··· TEXTE PRÉSENTÉ ···

Origine : http://www.melanine.org/imprimer.php3?id_article=154
Un état d’urgence, des voitures et des centres sociaux
qui brûlent, souvenir traumatique d’un automne frénétique
dans une France au bord de l’explosion. Alèssi Dell’Umbria
effectue un retour percutant sur le contexte de la révolte.
Il est certain que ce pamphlet libertaire ne plaira pas à
tous : sa remise en cause de l’Etat républicain centralisateur
en énervera même plus d’un. On pourrait se réjouir
de voir leurs yeux effarés se détourner de ce petit
livre, mais aussi être désolés qu’ils
ne saisissent pas cette occasion de comprendre la rage destructrice
des casseurs de l’hiver dernier.
Pour tous ceux qui cherchent des clés pour décrypter
la frénésie aveugle des émeutes de l’automne
2005, il est plus qu’intéressant de jeter un oeil aux
analyses de Dell’Umbria, quelque soit le point de vue défendu
par ailleurs sur la place de l’Etat.
Bien sur, on peut dire aussi qu’il n’y a pas besoin
d’un livre pour comprendre la colère que génère
le désespoir. Quiconque se sera heurté systématiquement
aux barrières et discriminations sociales, aux railleries
et à la réalité concrète et toujours
renouvelée des exclusions connaît cette envie de destruction
massive.
Quand il n’y a plus de mots c’est toujours la fureur
qui prend le dessus. Et quand les mots sont bien appris - les médias
ont ressassé le fait que de nombreux « casseurs »
étaient des gamins sans histoires, voir même bons à
l’école - et qu’ils ne servent à rien,
les cris et la colère tout azimuts c’est souvent tout
ce qui reste.
La valeur de ce texte court et vivifiant vaut autant pour l’intensité
de son ton que pour les informations et les mises en liens qui y
sont faites. Les premiers ensembles d’habitat urbain sont
le résultat de différentes exigences idéologiques
dont l’objectif est la destruction des solidarités
de classe en bâtissant des logements limitant par leur organisation
spatiales même, les relations de voisinages afin de garantir
l’ordre, la moralité et surtout empêcher la propagation
des idées « socialistes ». Cette idéologie
forgée au 19e se retrouve dans nos banlieues 21e, avec ces
quartiers sans lieux publics, sans cafés et sans reconnaissances
collectives et ou le sentiment d’appartenance est écrasé
par la seule valorisation de la réussite individuelle.

···

§ **EXERCICE A**
Réécrivez le passage du texte présenté allant de « étaient des gamins » jusqu'à « ce qui reste. » inclus, en remplaçant « gamins » par « jeunes ».
§ **EXERCICE B**
Reproduisez à l'identique toutes les entrées de classification des êtres vivants qui suivent, sans reprendre les images.

··· MATÉRIEL FOURNI ···

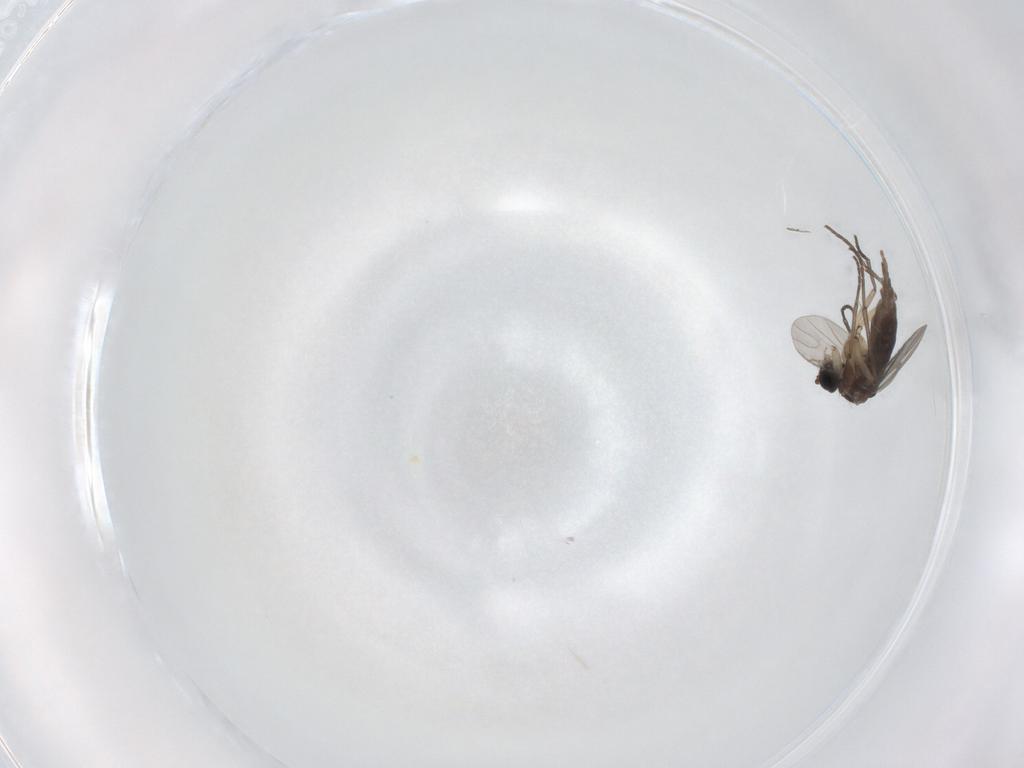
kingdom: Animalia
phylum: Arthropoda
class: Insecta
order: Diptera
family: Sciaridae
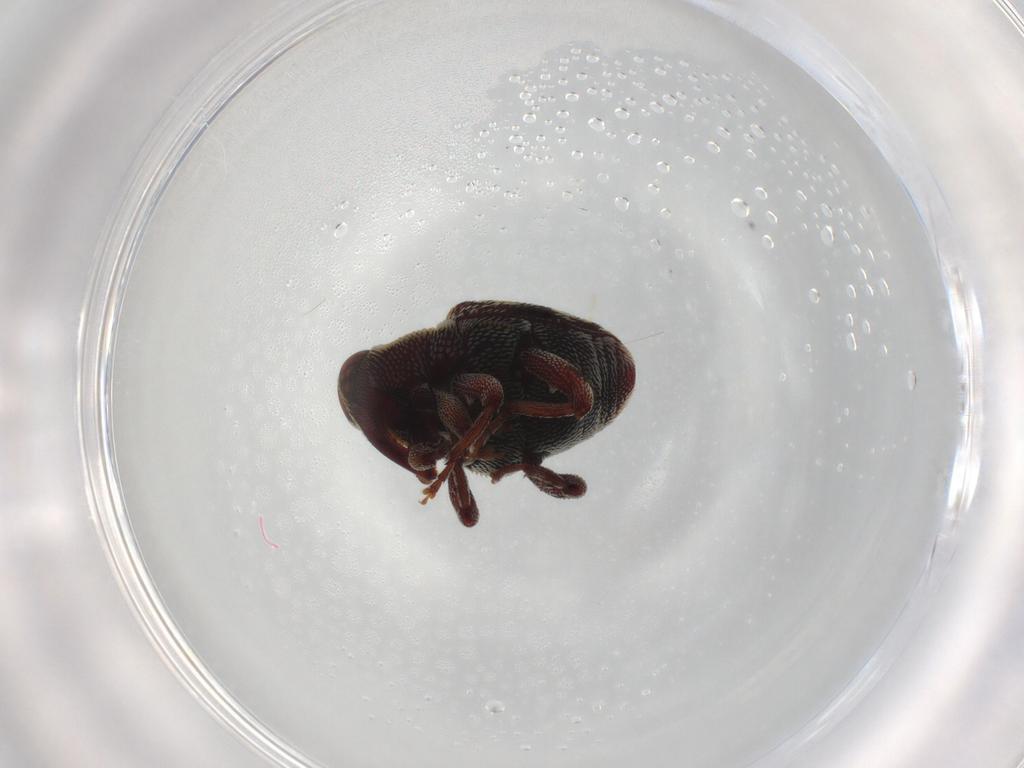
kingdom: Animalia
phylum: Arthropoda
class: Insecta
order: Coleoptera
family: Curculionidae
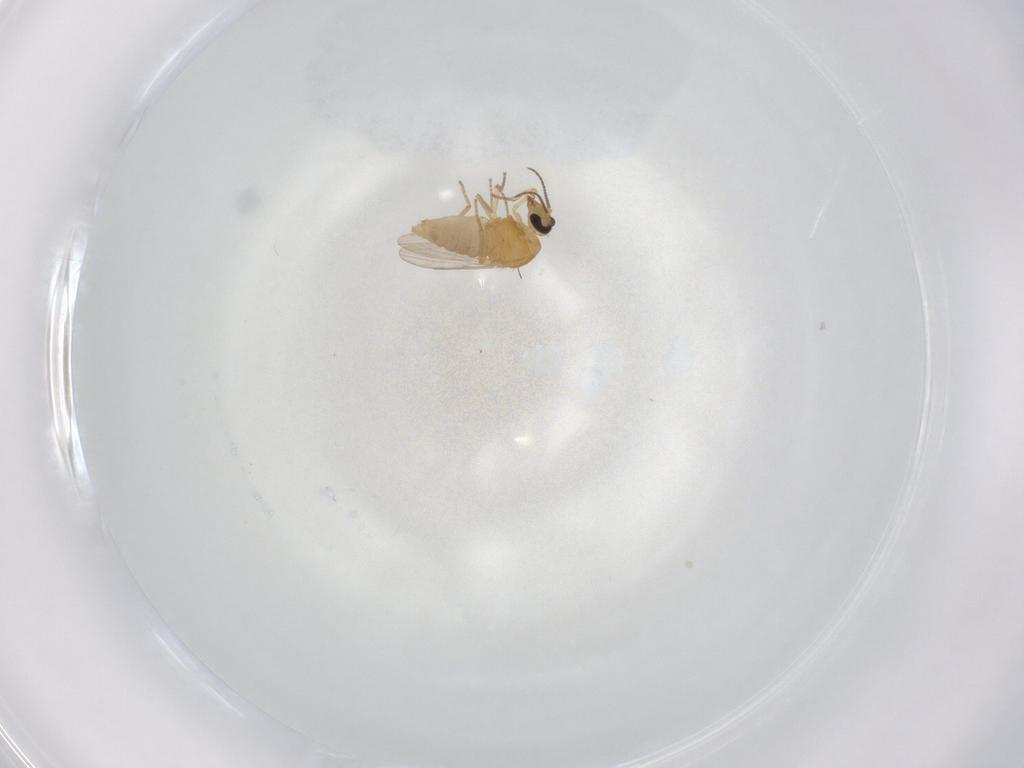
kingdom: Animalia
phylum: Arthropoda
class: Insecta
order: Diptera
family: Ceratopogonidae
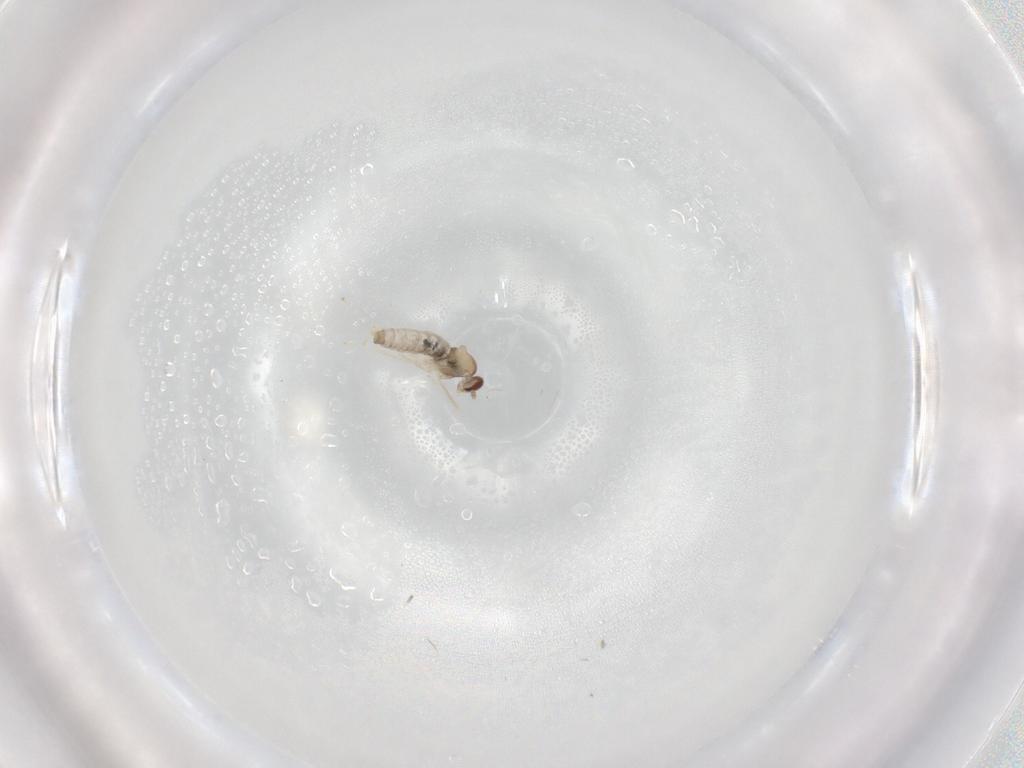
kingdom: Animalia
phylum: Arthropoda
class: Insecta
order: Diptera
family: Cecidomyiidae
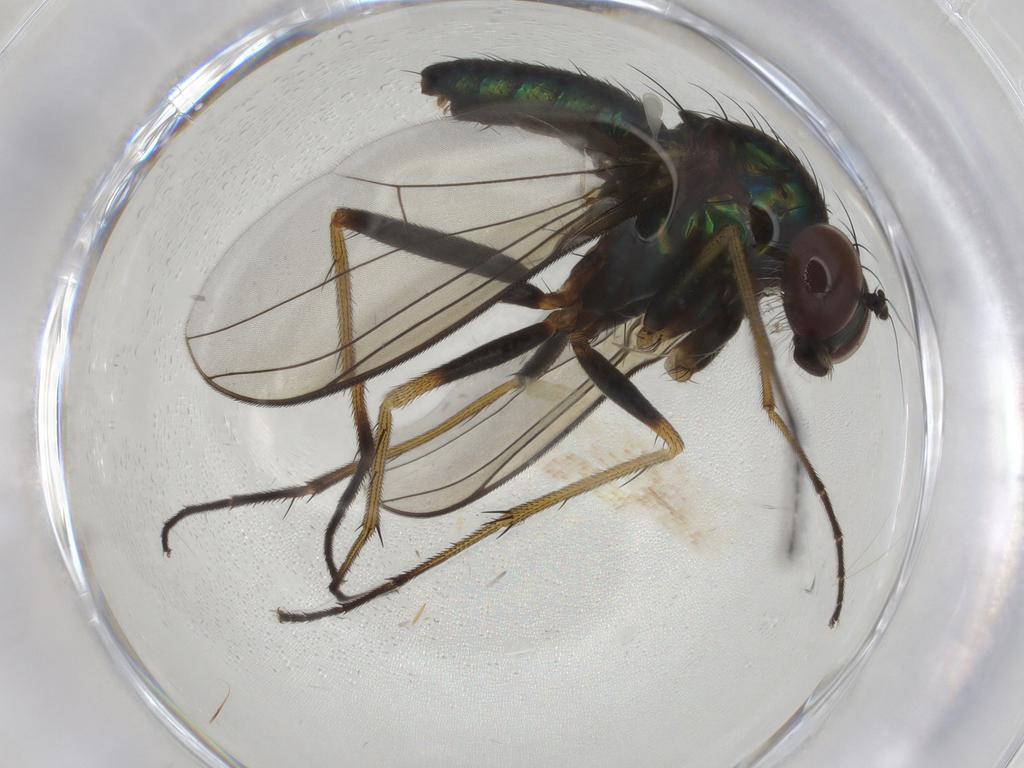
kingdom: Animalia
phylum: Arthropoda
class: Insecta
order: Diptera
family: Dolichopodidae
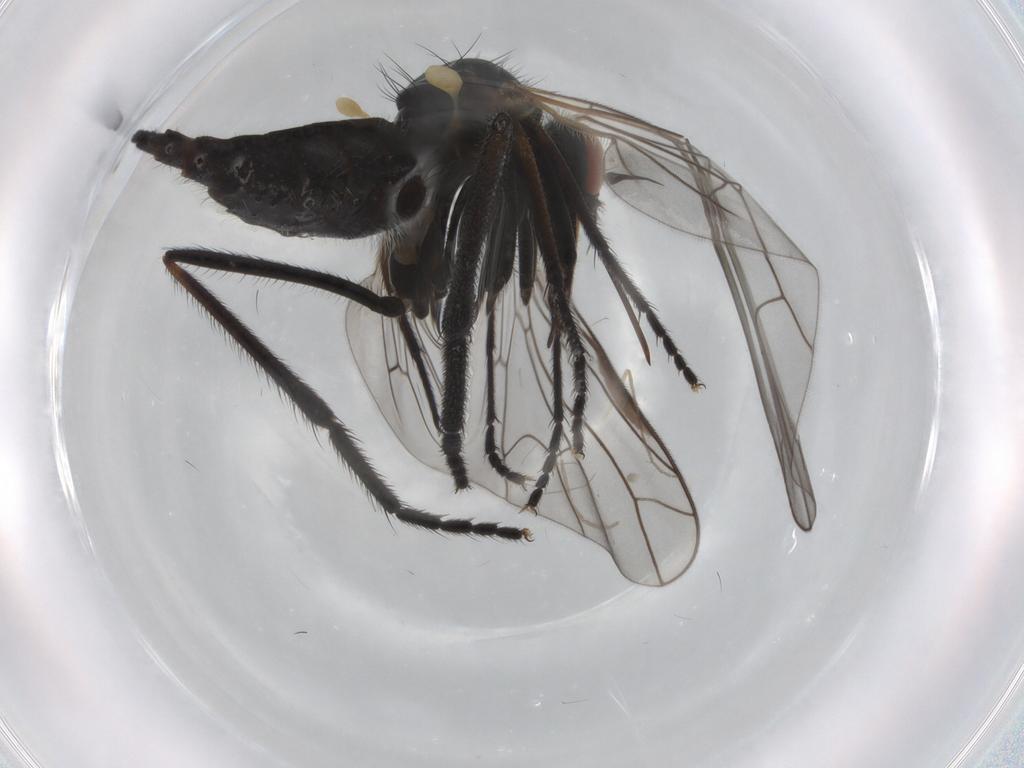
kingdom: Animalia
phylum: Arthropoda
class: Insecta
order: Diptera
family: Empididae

···

§ **RÉPONSE COMPLÈTE A**
étaient des jeunes sans histoires, voir même bons à
l’école - et qu’ils ne servent à rien,
les cris et la colère tout azimuts c’est souvent tout
ce qui reste.

§ **RÉPONSE COMPLÈTE B**
kingdom: Animalia
phylum: Arthropoda
class: Insecta
order: Diptera
family: Sciaridae
kingdom: Animalia
phylum: Arthropoda
class: Insecta
order: Coleoptera
family: Curculionidae
kingdom: Animalia
phylum: Arthropoda
class: Insecta
order: Diptera
family: Ceratopogonidae
kingdom: Animalia
phylum: Arthropoda
class: Insecta
order: Diptera
family: Cecidomyiidae
kingdom: Animalia
phylum: Arthropoda
class: Insecta
order: Diptera
family: Dolichopodidae
kingdom: Animalia
phylum: Arthropoda
class: Insecta
order: Diptera
family: Empididae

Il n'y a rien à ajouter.